▶

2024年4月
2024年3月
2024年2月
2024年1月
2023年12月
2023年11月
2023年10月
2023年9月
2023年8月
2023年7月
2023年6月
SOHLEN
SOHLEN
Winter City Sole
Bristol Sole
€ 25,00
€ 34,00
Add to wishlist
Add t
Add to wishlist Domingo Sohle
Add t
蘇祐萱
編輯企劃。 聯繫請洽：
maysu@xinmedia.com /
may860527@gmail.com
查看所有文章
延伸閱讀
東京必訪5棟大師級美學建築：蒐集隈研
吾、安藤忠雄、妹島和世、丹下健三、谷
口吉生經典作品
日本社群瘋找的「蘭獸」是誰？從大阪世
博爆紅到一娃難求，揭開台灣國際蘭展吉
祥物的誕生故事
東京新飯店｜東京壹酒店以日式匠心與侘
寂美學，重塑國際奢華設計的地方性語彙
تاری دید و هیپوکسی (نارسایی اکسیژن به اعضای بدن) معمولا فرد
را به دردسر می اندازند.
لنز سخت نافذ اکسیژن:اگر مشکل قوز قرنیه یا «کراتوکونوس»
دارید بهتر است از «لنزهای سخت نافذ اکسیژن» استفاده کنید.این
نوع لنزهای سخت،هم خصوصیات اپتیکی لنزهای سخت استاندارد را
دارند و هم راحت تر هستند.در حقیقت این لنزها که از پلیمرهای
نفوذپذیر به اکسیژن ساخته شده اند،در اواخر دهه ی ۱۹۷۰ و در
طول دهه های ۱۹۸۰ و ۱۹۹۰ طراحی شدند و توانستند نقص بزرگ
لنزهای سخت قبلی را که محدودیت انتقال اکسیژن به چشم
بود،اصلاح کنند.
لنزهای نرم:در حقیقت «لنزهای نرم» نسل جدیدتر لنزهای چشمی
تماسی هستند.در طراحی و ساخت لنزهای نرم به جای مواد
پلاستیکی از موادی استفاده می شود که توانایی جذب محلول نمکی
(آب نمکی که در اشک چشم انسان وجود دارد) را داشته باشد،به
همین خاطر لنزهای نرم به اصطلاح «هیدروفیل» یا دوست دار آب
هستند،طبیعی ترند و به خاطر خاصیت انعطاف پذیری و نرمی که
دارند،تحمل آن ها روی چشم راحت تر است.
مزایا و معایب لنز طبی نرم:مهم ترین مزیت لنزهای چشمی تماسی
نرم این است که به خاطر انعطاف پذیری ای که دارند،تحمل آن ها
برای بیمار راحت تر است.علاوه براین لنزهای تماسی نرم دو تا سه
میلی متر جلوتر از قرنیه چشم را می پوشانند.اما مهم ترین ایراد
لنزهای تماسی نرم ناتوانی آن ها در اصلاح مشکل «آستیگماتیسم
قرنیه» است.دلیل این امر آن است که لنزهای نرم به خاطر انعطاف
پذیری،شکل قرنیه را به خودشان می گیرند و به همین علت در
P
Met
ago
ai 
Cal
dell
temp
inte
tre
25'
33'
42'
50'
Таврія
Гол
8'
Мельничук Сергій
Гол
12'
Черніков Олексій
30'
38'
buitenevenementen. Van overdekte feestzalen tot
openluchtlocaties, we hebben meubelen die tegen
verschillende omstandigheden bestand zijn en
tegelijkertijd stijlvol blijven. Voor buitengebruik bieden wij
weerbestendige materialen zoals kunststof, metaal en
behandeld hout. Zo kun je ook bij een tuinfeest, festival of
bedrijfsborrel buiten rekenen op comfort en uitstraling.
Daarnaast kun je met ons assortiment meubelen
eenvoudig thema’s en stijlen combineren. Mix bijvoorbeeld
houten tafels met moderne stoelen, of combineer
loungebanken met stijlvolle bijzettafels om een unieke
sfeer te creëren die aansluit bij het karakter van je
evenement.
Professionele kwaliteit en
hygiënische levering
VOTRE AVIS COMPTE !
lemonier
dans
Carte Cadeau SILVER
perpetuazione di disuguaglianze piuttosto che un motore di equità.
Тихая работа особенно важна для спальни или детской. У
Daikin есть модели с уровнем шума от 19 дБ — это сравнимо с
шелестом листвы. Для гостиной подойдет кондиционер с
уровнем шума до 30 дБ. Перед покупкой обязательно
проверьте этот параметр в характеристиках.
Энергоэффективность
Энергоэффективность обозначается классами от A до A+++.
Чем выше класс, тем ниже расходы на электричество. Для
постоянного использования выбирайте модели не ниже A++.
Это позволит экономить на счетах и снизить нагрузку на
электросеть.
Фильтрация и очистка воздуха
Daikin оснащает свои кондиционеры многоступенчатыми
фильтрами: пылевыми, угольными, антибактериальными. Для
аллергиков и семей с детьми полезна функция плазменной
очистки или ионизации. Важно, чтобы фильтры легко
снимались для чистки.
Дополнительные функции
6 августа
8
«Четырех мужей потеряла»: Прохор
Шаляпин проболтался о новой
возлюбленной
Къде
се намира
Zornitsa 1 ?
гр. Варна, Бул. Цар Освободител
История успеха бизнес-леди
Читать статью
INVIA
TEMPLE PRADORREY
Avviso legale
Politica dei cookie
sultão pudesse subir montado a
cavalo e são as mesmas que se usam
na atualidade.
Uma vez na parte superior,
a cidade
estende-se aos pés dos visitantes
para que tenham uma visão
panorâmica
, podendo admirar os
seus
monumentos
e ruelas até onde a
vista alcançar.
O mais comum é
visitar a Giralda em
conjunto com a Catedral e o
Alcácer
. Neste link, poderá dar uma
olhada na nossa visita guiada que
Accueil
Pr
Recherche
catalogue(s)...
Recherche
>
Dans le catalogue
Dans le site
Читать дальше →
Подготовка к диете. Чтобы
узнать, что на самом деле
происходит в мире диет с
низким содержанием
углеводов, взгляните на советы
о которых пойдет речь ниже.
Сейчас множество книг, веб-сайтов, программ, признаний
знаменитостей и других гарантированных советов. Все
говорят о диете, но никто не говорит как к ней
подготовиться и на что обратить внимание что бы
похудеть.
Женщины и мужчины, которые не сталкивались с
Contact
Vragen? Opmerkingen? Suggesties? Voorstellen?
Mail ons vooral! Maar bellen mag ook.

◀

▶ **DESCRIPTION OF THE TASK**: Please copy the listing above word for word, from its first line through the line containing "تاری دید و هیپوکسی", with both of those lines included.

▶ **ANSWER BOX**:
2024年4月
2024年3月
2024年2月
2024年1月
2023年12月
2023年11月
2023年10月
2023年9月
2023年8月
2023年7月
2023年6月
SOHLEN
SOHLEN
Winter City Sole
Bristol Sole
€ 25,00
€ 34,00
Add to wishlist
Add t
Add to wishlist Domingo Sohle
Add t
蘇祐萱
編輯企劃。 聯繫請洽：
maysu@xinmedia.com /
may860527@gmail.com
查看所有文章
延伸閱讀
東京必訪5棟大師級美學建築：蒐集隈研
吾、安藤忠雄、妹島和世、丹下健三、谷
口吉生經典作品
日本社群瘋找的「蘭獸」是誰？從大阪世
博爆紅到一娃難求，揭開台灣國際蘭展吉
祥物的誕生故事
東京新飯店｜東京壹酒店以日式匠心與侘
寂美學，重塑國際奢華設計的地方性語彙
تاری دید و هیپوکسی (نارسایی اکسیژن به اعضای بدن) معمولا فرد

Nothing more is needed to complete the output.